Amateur photographer. Did a tiny bit of HTML back when I had a blog. Learned programming, but that was back around 1980, when the Apple II was a new invention, Windows didn't exist and floppy disk drives were new and still too expensive (the hard drive didn't exist yet for consumer computers). I worked on TRS-80 Model I back then, programming in BASIC. The computer had a whopping 16 KILOBYTES of RAM, and used a dictaphone-style 1970s-era cassette tape player to save programs on high-bias audio tape - it actually saved it in sounds recorded to the tape, which were later played back into the computer through a headphone jack for reloading. A 16kb program took 30 MINUTES to load. I think my analog watch is faster and has more memory...
Funny thing: I once got a program called "Frightful Flight". Back then, "getting a program" was buying a magazine with printed BASIC commands and retyping them manually into the computer, praying all the while that you didn't create any syntax errors. As I typed, I realized that the program commands made absolutely no sense at all - there was no way on earth this thing could run or do anything on the "TRaSh-80". I finished typing up the program, saved it to tape, then checked the next instruction in the magazine: disconnect the cables linking the tape deck to the computer and press Play.

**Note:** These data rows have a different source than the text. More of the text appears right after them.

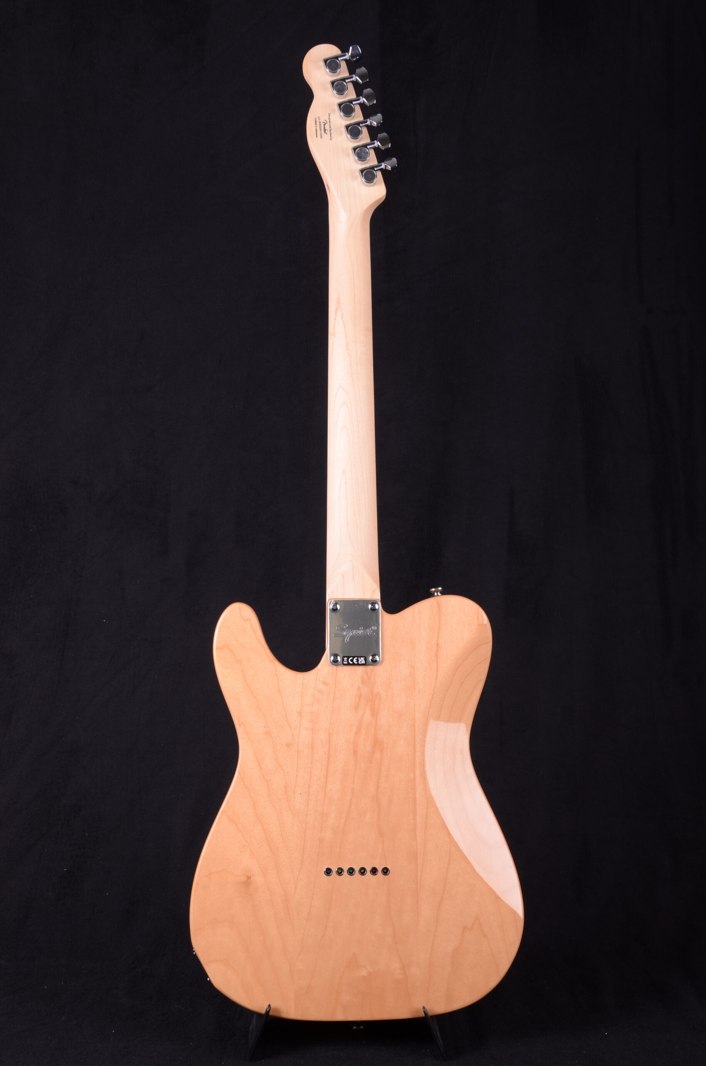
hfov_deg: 26.4
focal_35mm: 51
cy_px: 533
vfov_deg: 39.0
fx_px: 1507
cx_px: 353
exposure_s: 1/200
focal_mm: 34
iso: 200
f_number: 13
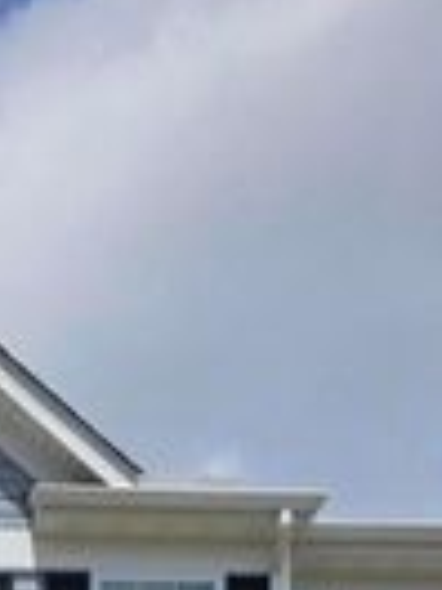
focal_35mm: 116
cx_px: -246
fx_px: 1975
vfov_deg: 12.9
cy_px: 1428
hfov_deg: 12.1
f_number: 1.7
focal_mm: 6.3
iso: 12
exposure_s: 1/1654
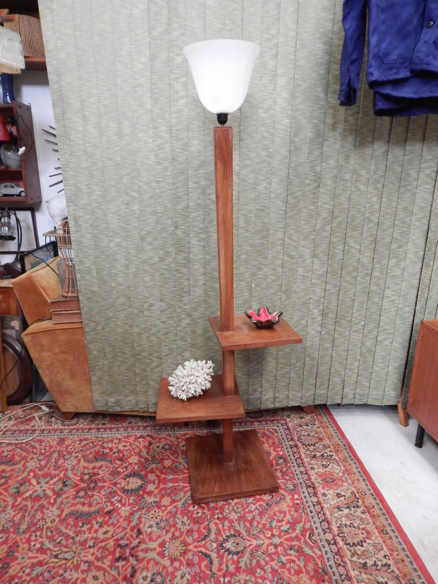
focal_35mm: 22
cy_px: 292
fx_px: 371
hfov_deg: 61.1
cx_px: 219
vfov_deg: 76.4
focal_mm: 4
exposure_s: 1/8
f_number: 3
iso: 720
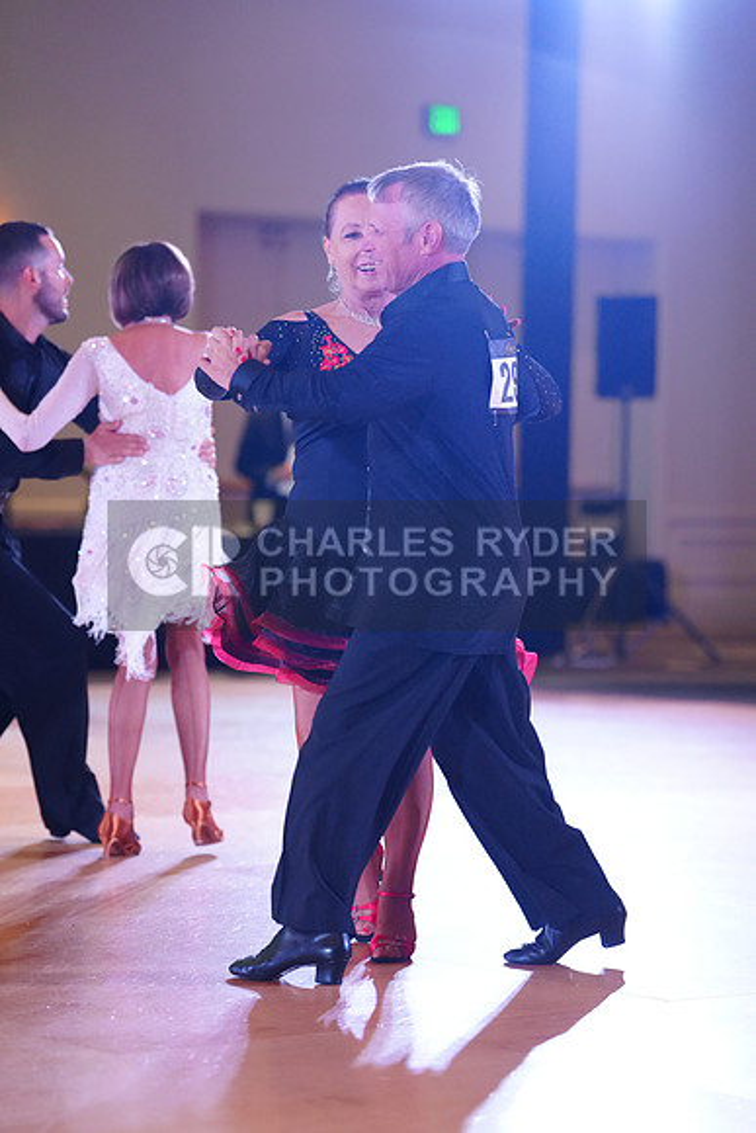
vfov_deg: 17.3
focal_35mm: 118
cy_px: 566
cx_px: 378
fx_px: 3714
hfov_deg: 11.6
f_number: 2.8
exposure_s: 1/400
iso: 5000
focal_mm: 118
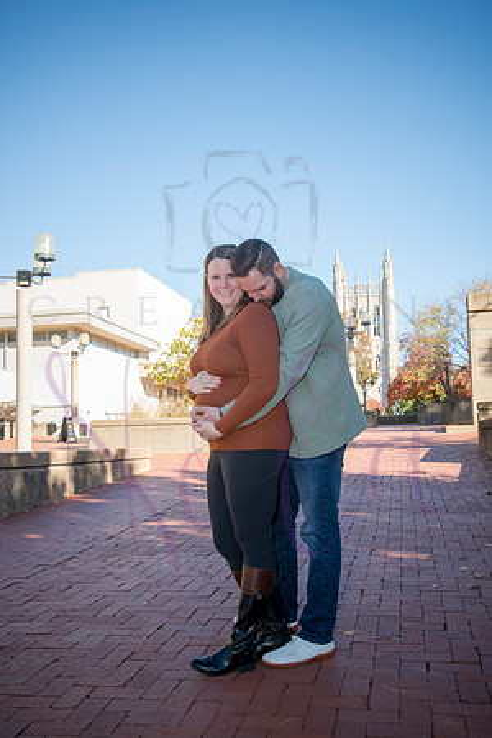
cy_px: 369
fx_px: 779
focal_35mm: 38
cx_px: 246
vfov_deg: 50.7
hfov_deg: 35.1
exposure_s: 1/640
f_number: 8
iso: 640
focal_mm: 38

Now I knew this thing was insane. I expected nothing but hissing garbage and high-frequency noise.
Imagine my surprise when I heard a crudely digitized, high-pitched and slightly sped-up version of "Flight of the Bumblebee"!
Some programmer with a lot of time. no life and some musical experience figured out that certain commands when saved to tape created certain frequencies, found ways to alter the duration of the frequencies and matched the pitches as close to a musical scale as could be achieved, and actually programmed what had to have been one of the first (if not THE first) real digital sound recordings! It was a hack of epic proportions!